Un logiciel de prospection commerciale regroupe six familles d'outils distinctes : fournisseur de données, enrichissement, séquenceur multicanal, CRM, téléphonie et reporting. Aucun éditeur ne couvre les six correctement. Le choix se fait donc famille par famille, en commençant par la donnée, qui conditionne tout le reste.
Cette page donne la typologie des six familles, l'ordre dans lequel équiper une équipe, la structure réelle des prix, les critères qui départagent deux offres équivalentes et les obligations attachées aux données personnelles. Elle complète notre guide de la prospection commerciale B2B.

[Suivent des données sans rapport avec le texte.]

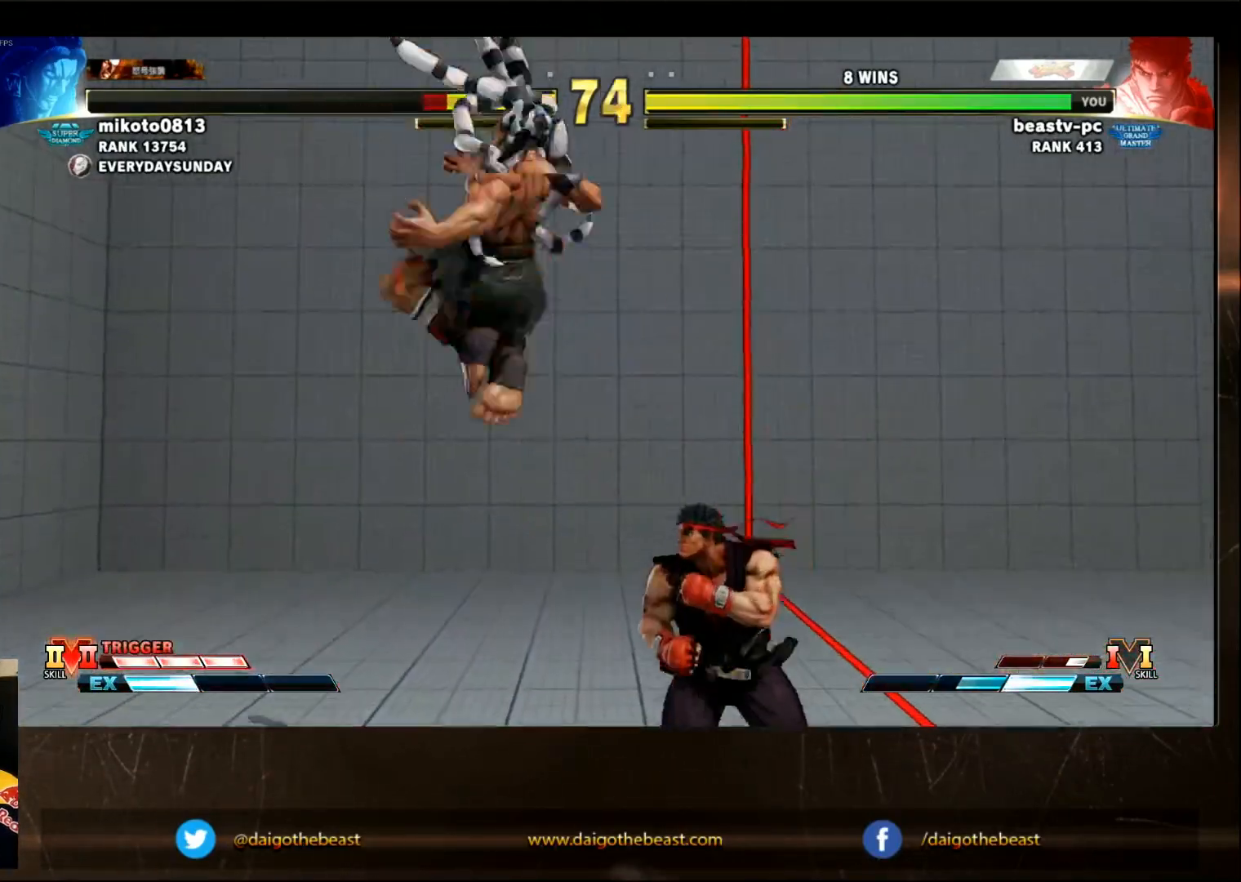
{"buttons": ["TRIANGLE", "R1"], "left_stick": "center", "events": [[500, "R1", "down"], [500, "TRIANGLE", "down"]]}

C'est un outil qui prend en charge une étape de la chaîne allant de l'identification d'une cible à la prise de rendez-vous. Le terme est commercial, pas technique : il désigne des produits qui ne font pas le même métier.
La confusion est entretenue par les éditeurs, qui se revendiquent tous « plateforme de prospection ». Un fournisseur de contacts et un séquenceur d'e-mails portent la même étiquette alors que le premier vend une base et le second un moteur d'envoi. Les départager est la première décision à prendre.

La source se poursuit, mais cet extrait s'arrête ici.